The problem was to find how many equal ending digits exist between numbers of the two lists. The answer given seems to be quite efficient using trees to implement something similar to a trie. However playing around with it, I found out that it acts a bit differently than what I would expect: When there are more than one "words" of the second list that have "similarity" with one from the first list, that one is returned only once together with the number of the matching digits of only one of the matching words.

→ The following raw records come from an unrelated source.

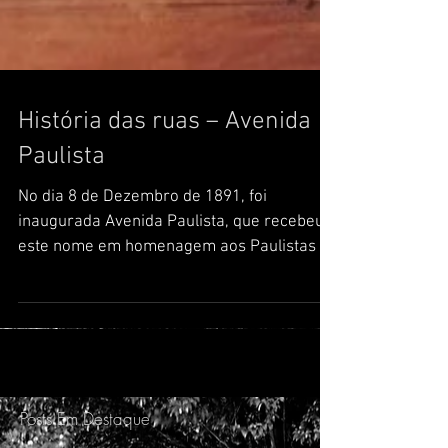
História das ruas – Avenida
Paulista
No dia 8 de Dezembro de 1891, foi
inaugurada Avenida Paulista, que recebeu
este nome em homenagem aos Paulistas e
Paulistanos. Durante...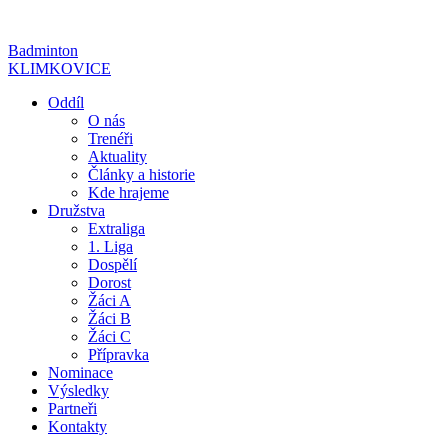
Přejít
k
Badminton
obsahu
KLIMKOVICE
Oddíl
O nás
Trenéři
Aktuality
Články a historie
Kde hrajeme
Družstva
Extraliga
1. Liga
Dospělí
Dorost
Žáci A
Žáci B
Žáci C
Přípravka
Nominace
Výsledky
Partneři
Kontakty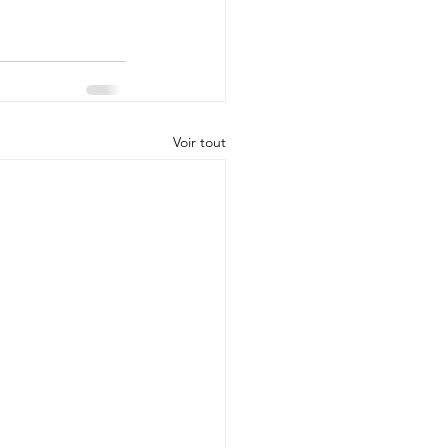
Voir tout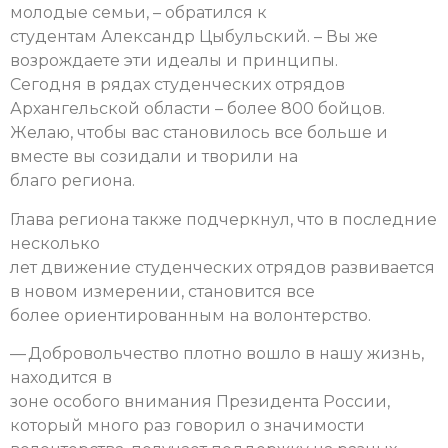
молодые семьи, – обратился к
студентам Александр Цыбульский. – Вы же
возрождаете эти идеалы и принципы.
Сегодня в рядах студенческих отрядов
Архангельской области – более 800 бойцов.
Желаю, чтобы вас становилось все больше и
вместе вы созидали и творили на
благо региона.
Глава региона также подчеркнул, что в последние
несколько
лет движение студенческих отрядов развивается
в новом измерении, становится все
более ориентированным на волонтерство.
— Добровольчество плотно вошло в нашу жизнь,
находится в
зоне особого внимания Президента России,
который много раз говорил о значимости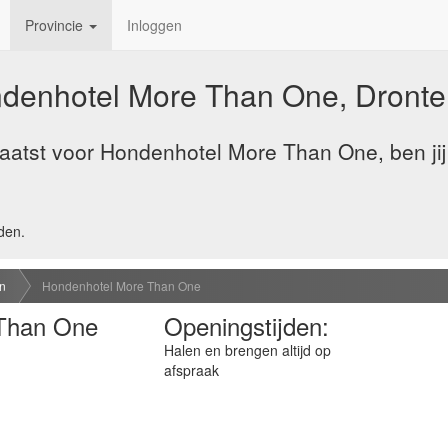
Provincie
Inloggen
denhotel More Than One, Dronte
aatst voor Hondenhotel More Than One, ben jij
den.
n
Hondenhotel More Than One
Than One
Openingstijden:
Halen en brengen altijd op
afspraak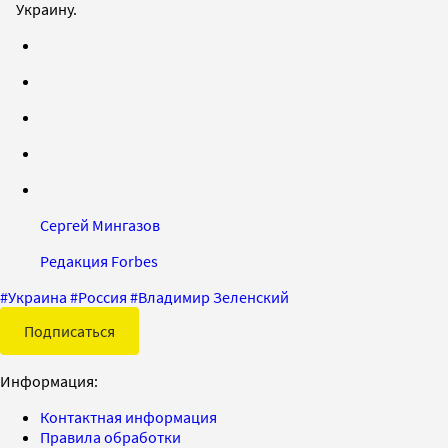
Украину.
Сергей Мингазов
Редакция Forbes
#
Украина
#
Россия
#
Владимир Зеленский
Подписаться
Информация:
Контактная информация
Правила обработки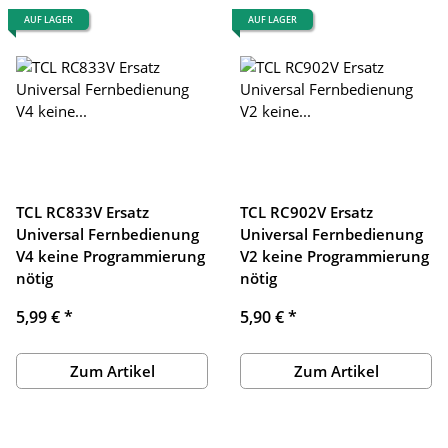
AUF LAGER
AUF LAGER
TCL RC833V Ersatz
TCL RC902V Ersatz
Universal Fernbedienung
Universal Fernbedienung
V4 keine Programmierung
V2 keine Programmierung
nötig
nötig
5,99 €
*
5,90 €
*
Zum Artikel
Zum Artikel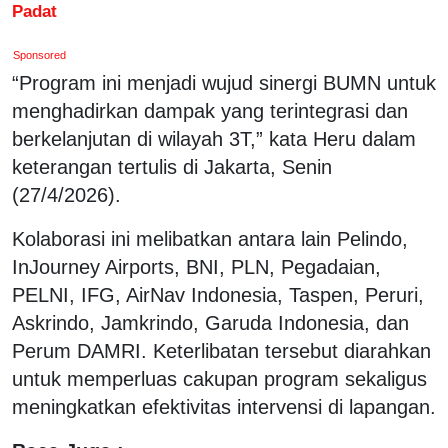
Padat
Sponsored
“Program ini menjadi wujud sinergi BUMN untuk
menghadirkan dampak yang terintegrasi dan
berkelanjutan di wilayah 3T,” kata Heru dalam
keterangan tertulis di Jakarta, Senin
(27/4/2026).
Kolaborasi ini melibatkan antara lain Pelindo,
InJourney Airports, BNI, PLN, Pegadaian,
PELNI, IFG, AirNav Indonesia, Taspen, Peruri,
Askrindo, Jamkrindo, Garuda Indonesia, dan
Perum DAMRI. Keterlibatan tersebut diarahkan
untuk memperluas cakupan program sekaligus
meningkatkan efektivitas intervensi di lapangan.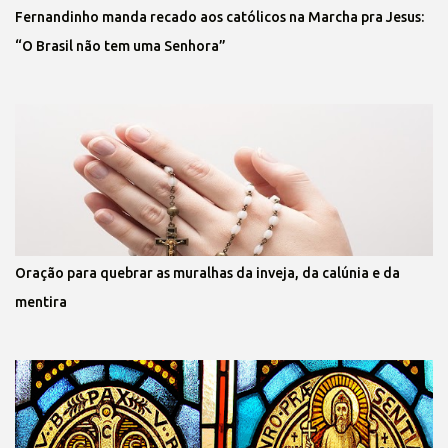
Fernandinho manda recado aos católicos na Marcha pra Jesus:
“O Brasil não tem uma Senhora”
Oração para quebrar as muralhas da inveja, da calúnia e da
mentira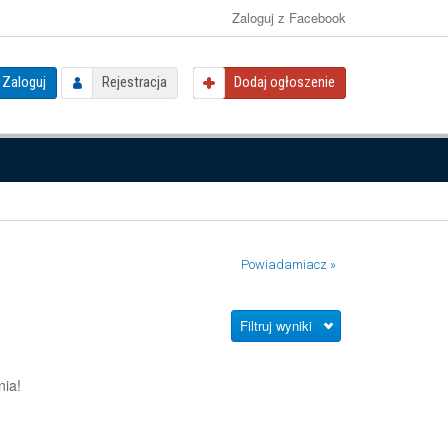
Zaloguj z Facebook
Zaloguj
Rejestracja
Dodaj ogłoszenie
Powiadamiacz »
Filtruj wyniki
nia!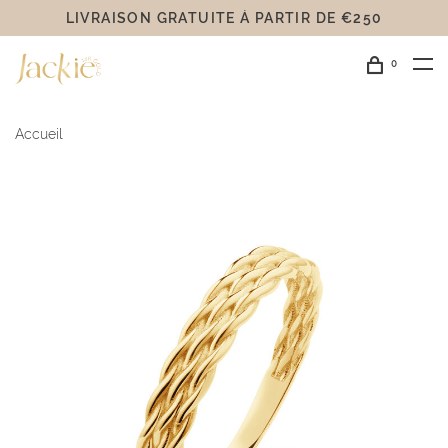
LIVRAISON GRATUITE Á PARTIR DE €250
0
Accueil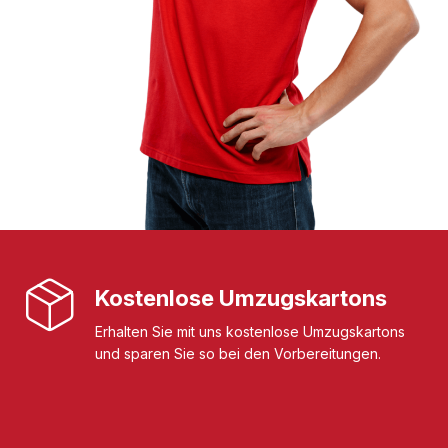
Kostenlose Umzugskartons
Erhalten Sie mit uns kostenlose Umzugskartons
und sparen Sie so bei den Vorbereitungen.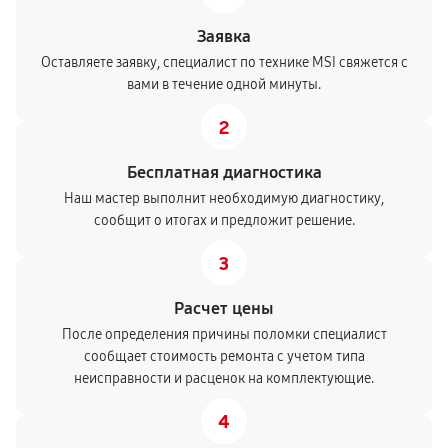
Заявка
Оставляете заявку, специалист по технике MSI свяжется с
вами в течение одной минуты.
2
Бесплатная диагностика
Наш мастер выполнит необходимую диагностику,
сообщит о итогах и предложит решение.
3
Расчет цены
После определения причины поломки специалист
сообщает стоимость ремонта с учетом типа
неисправности и расценок на комплектующие.
4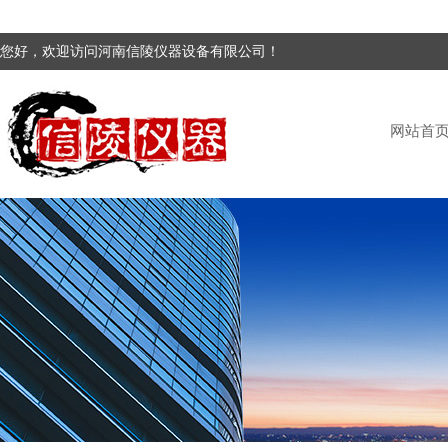
您好，欢迎访问河南信陵仪器设备有限公司！
网站首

Wouldn't it be more correct to return an answer for every match?
I tried to think how this could be done, but I cannot come up with anything good(I'm kind of a beginner in prolog...)
Just for convenience I post the code from gusbro's answer:
same_endings(L1, L2, Endings):-
build_tree(L1, Tree),
maplist(same_ending(Tree), L2, Endings).
same_ending(Tree, N, N-Len):-
atom_chars(N, Digs),
reverse(Digs, RDigs),
same_ending1(RDigs, Tree, 0, Len).
same_ending1([], _, Len, Len).
same_ending1([Dig|Digs], Tree, Len, Len2):-
(select(Dig-SubTree, Tree, _) ->
(succ(Len, Len1), same_ending1(Digs, SubTree, Len1, Len2)) ;
Len2=Len
).
build_tree(L, Tree):-
foldl(add_tree, L, [], Tree).
add_tree(N, Tree, NTree):-
atom_chars(N, Digs),
reverse(Digs, RDigs),
add_tree1(RDigs, Tree, NTree).
add_tree1([], Tree, Tree).
add_tree1([Dig|Digs], Tree, [Dig-SubTree1|Tree1]):-
(select(Dig-SubTree, Tree, Tree1) -> true; SubTree-Tree1=[]-Tree),
add_tree1(Digs, SubTree, SubTree1).
Example :
same_endings([123,223,333],[423,433],Endings).
Endings = [423-2, 433-2].
I would rather expect that a more logical answer would be something like
Endings = [423-2, 423-2, 423-1, 433-1, 433-1, 433-2].